* **AIM**: Report how many lines below contain the string "kern", counting only matches with the same capitalization. Give only the number.

-- Begin --

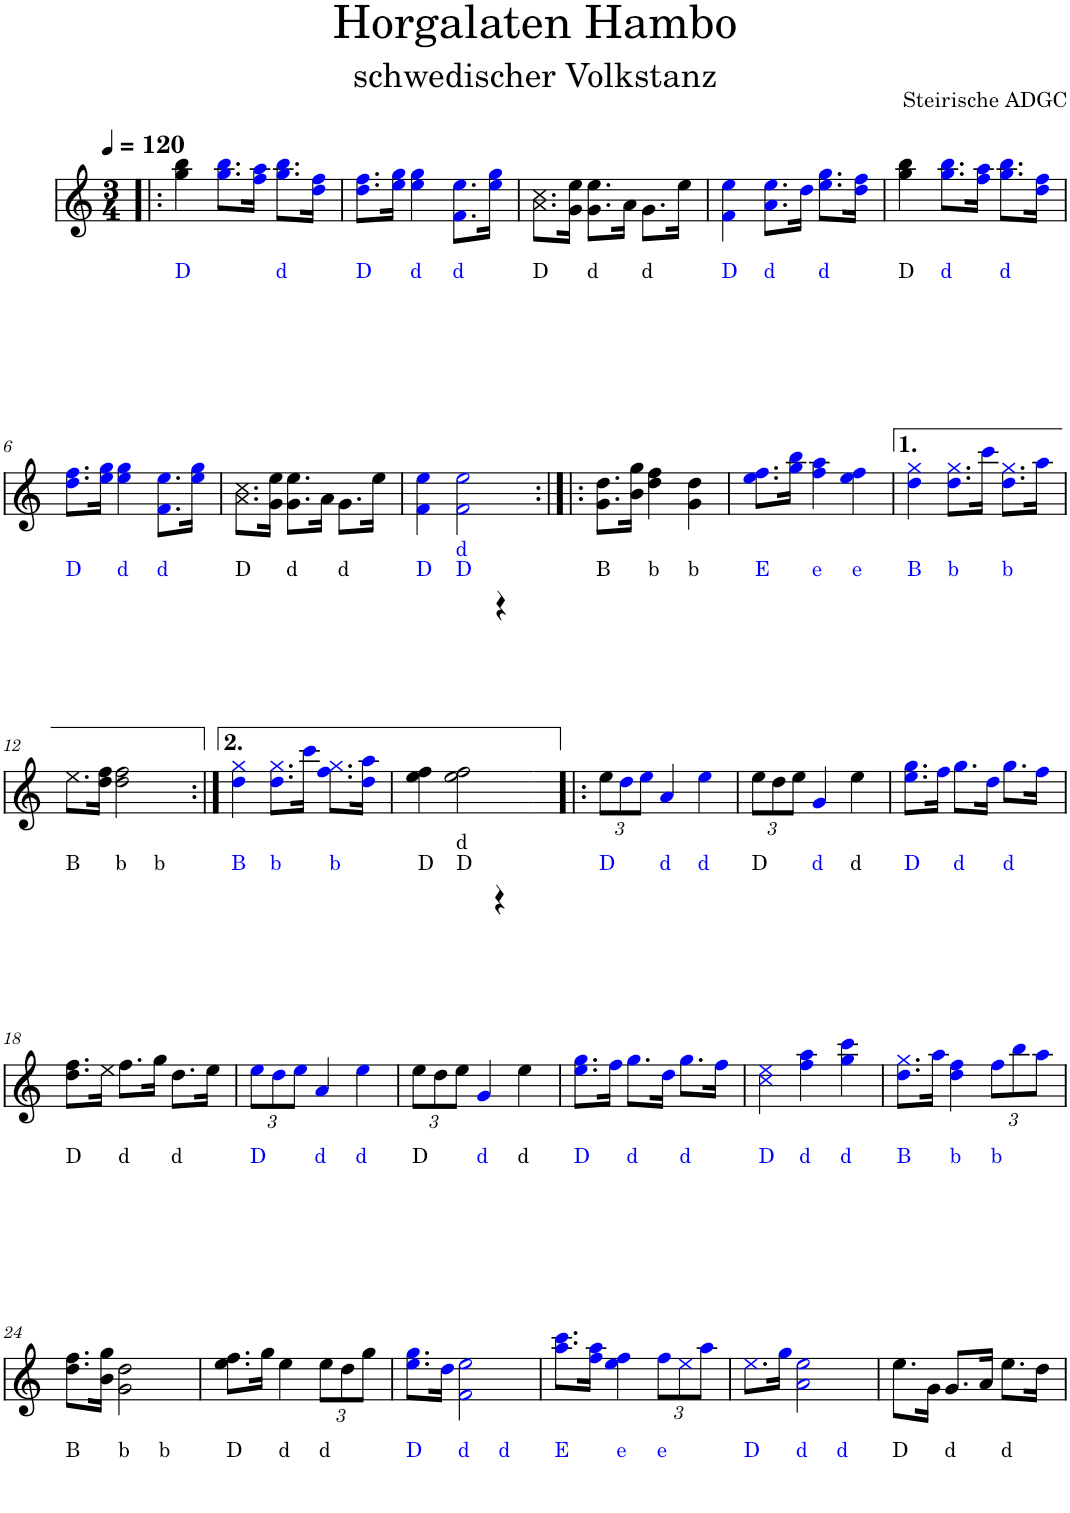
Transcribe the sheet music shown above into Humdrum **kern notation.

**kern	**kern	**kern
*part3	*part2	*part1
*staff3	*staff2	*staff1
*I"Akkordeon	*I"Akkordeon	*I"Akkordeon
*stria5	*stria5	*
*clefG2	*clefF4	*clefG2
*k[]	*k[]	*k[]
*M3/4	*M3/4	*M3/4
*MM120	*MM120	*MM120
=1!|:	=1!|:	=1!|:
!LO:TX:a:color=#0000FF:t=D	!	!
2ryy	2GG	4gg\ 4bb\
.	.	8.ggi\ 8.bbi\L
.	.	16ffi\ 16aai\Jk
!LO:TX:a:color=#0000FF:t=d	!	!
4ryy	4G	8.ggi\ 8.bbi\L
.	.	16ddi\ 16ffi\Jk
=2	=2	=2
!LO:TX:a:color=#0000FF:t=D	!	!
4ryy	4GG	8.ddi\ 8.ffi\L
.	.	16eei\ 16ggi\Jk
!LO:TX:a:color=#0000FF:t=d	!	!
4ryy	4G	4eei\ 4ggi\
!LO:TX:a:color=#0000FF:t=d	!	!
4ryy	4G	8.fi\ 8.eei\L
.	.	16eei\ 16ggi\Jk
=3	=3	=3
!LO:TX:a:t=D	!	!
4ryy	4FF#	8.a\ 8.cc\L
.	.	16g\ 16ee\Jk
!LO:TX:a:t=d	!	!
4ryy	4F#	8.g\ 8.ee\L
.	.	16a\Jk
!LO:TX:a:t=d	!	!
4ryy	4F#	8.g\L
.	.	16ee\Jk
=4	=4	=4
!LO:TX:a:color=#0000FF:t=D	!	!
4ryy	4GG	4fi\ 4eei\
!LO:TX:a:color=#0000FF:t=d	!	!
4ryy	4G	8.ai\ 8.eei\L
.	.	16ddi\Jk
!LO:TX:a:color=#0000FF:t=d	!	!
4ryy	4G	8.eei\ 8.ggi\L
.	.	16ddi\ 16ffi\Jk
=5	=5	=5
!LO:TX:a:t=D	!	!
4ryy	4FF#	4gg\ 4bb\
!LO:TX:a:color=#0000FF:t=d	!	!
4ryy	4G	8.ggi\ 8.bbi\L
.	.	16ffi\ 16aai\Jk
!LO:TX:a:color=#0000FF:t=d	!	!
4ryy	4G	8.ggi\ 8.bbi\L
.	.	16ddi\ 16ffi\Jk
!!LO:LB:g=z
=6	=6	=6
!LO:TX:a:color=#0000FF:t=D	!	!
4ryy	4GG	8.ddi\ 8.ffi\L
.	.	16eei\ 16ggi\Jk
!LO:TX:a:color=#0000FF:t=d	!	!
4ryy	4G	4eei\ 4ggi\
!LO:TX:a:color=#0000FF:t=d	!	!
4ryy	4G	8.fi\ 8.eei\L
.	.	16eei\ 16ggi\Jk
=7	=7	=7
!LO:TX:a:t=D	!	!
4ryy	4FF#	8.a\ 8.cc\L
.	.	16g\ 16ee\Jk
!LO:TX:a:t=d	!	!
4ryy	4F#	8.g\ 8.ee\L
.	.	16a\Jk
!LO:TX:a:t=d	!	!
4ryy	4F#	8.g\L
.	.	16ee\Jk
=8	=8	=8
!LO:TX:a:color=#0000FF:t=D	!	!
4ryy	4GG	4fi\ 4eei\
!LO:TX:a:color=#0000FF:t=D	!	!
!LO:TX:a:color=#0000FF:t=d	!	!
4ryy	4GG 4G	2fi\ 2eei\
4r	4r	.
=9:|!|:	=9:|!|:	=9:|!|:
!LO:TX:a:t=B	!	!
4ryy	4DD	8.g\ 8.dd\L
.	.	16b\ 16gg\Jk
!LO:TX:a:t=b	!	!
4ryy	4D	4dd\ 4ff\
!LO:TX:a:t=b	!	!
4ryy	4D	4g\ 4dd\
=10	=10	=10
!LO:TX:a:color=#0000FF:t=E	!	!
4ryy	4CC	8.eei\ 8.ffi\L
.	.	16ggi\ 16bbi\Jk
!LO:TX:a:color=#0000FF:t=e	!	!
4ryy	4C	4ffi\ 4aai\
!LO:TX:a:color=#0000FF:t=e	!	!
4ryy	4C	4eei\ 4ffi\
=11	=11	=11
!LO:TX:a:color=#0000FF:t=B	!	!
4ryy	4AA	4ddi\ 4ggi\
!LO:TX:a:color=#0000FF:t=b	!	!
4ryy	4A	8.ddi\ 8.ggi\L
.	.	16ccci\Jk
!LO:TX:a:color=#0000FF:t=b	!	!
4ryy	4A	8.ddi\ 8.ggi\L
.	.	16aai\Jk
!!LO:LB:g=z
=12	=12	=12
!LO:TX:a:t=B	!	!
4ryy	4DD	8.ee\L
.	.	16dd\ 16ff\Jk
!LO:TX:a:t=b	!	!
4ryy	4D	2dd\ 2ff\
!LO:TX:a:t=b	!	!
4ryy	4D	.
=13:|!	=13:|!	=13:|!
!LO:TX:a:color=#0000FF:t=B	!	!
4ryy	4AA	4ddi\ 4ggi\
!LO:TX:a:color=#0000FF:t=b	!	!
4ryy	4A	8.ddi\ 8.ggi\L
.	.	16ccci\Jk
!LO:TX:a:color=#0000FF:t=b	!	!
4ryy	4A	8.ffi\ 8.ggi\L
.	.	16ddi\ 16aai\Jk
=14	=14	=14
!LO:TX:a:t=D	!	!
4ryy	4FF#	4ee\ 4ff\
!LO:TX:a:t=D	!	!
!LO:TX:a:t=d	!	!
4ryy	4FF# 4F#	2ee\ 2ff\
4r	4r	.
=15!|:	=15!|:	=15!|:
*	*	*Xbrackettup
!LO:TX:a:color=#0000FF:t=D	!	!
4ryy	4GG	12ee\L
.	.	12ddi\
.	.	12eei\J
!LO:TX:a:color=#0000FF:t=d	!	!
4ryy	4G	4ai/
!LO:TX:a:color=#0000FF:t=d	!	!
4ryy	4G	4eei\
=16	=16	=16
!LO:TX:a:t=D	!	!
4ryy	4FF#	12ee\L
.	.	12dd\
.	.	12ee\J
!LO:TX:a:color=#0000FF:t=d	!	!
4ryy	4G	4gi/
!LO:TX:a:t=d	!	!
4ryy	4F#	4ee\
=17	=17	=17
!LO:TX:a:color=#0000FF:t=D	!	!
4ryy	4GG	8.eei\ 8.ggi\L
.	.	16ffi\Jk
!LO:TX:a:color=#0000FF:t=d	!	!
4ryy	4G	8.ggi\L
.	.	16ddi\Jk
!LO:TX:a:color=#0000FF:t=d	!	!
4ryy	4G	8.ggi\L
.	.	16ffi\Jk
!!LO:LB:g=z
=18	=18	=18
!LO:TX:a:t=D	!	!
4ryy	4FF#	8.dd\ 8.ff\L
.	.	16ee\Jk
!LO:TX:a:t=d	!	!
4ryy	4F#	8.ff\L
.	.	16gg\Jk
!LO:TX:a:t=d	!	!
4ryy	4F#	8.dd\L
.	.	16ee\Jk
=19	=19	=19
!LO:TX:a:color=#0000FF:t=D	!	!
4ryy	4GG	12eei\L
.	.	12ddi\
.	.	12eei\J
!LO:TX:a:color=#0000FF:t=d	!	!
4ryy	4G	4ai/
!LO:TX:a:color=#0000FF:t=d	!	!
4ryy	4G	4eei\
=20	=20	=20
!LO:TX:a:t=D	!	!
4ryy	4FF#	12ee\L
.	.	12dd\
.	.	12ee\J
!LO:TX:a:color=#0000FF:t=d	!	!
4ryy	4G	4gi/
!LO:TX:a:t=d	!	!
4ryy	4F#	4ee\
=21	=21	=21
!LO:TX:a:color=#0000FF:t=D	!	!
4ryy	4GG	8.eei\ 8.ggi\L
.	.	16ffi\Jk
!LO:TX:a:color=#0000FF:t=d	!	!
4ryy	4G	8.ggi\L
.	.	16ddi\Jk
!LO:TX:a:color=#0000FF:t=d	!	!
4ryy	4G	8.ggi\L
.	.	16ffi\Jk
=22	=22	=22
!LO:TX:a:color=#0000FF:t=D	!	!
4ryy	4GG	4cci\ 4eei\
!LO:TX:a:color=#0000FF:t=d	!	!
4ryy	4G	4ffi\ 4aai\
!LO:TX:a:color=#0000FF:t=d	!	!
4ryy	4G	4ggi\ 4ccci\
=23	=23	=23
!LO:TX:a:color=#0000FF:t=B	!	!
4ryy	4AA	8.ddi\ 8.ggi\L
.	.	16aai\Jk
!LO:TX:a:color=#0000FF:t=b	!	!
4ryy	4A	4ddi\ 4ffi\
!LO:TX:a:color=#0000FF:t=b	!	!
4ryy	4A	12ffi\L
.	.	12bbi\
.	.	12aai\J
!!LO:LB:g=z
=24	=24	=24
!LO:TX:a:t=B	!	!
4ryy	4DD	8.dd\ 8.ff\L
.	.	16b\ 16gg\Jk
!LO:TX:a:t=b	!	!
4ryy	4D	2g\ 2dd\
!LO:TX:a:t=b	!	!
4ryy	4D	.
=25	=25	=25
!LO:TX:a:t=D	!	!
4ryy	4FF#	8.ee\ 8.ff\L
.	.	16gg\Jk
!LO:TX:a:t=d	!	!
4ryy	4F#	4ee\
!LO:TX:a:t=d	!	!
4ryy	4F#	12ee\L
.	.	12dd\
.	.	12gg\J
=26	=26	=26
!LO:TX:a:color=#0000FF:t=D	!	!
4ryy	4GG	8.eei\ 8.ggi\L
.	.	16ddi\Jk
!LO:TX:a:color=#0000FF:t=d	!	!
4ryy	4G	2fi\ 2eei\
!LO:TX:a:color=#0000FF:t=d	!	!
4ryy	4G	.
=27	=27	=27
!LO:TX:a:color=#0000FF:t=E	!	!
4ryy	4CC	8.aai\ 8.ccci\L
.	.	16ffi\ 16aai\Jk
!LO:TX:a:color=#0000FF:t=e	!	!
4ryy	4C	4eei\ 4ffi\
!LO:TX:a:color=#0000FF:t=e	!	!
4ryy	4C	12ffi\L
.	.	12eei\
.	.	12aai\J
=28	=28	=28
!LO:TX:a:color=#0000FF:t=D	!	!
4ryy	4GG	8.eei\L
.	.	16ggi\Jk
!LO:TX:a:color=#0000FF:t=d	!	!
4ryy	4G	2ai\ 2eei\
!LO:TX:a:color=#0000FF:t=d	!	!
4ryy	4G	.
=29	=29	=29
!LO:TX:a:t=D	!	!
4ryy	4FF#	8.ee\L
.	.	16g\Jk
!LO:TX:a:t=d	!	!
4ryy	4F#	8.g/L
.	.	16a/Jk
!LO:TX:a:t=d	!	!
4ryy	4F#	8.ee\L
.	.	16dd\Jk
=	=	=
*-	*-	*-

-- End --

* **THE RESPONSE**: 2